TO-DO ITEM:
Using the records below, filter for lines that contain the string "için" and copy them out.

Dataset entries
————————
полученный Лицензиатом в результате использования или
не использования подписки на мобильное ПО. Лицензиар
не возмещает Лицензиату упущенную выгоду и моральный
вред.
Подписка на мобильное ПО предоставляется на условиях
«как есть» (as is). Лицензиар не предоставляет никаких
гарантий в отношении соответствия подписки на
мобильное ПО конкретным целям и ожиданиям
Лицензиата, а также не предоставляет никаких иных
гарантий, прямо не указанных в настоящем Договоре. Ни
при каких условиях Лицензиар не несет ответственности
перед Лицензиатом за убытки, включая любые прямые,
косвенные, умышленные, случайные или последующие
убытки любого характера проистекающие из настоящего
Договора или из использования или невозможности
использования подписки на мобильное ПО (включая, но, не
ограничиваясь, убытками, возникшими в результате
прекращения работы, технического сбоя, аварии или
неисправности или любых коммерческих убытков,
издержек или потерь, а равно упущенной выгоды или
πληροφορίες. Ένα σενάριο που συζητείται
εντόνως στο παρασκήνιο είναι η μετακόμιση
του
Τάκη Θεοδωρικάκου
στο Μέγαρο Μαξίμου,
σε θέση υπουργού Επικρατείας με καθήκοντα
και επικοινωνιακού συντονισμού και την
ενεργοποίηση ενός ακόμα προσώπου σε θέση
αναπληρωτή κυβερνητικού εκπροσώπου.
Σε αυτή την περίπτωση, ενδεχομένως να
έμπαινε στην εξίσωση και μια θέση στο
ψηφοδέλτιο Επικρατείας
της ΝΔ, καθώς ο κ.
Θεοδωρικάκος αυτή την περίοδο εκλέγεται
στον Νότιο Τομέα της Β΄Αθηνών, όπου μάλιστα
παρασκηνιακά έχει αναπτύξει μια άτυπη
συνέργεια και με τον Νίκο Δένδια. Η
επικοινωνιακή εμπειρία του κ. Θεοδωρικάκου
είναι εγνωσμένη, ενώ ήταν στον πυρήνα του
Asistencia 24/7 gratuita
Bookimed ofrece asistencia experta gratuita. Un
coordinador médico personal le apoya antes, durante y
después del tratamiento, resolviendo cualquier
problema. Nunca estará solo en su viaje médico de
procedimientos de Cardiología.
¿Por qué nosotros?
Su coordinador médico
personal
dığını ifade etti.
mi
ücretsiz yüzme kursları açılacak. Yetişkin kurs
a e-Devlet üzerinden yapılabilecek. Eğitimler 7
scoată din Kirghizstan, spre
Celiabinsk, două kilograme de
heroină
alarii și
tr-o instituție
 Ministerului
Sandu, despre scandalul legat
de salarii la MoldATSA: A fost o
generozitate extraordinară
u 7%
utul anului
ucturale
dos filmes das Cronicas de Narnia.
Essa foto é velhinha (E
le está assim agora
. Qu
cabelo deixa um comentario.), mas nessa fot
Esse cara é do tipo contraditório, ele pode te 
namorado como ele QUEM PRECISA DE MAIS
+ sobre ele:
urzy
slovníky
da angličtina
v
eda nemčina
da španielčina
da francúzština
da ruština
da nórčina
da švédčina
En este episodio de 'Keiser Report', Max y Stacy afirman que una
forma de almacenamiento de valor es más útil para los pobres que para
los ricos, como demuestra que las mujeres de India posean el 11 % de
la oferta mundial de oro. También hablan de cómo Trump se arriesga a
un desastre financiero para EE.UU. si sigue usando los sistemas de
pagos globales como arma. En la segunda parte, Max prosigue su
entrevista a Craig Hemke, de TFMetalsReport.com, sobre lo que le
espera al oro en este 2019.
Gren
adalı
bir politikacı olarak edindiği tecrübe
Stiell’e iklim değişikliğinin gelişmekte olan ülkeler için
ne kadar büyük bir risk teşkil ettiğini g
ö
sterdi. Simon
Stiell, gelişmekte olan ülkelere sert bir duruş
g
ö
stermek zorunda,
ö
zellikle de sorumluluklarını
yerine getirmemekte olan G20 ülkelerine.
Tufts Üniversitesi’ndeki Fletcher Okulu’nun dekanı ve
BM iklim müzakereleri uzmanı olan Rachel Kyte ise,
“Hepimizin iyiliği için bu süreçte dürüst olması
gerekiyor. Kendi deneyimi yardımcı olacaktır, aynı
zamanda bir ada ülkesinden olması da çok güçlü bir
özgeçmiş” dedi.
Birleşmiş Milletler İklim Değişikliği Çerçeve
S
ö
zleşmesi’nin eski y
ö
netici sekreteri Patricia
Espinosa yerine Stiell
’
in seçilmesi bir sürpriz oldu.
————————
ANSWER SPACE:
Stiell’e iklim değişikliğinin gelişmekte olan ülkeler için
“Hepimizin iyiliği için bu süreçte dürüst olması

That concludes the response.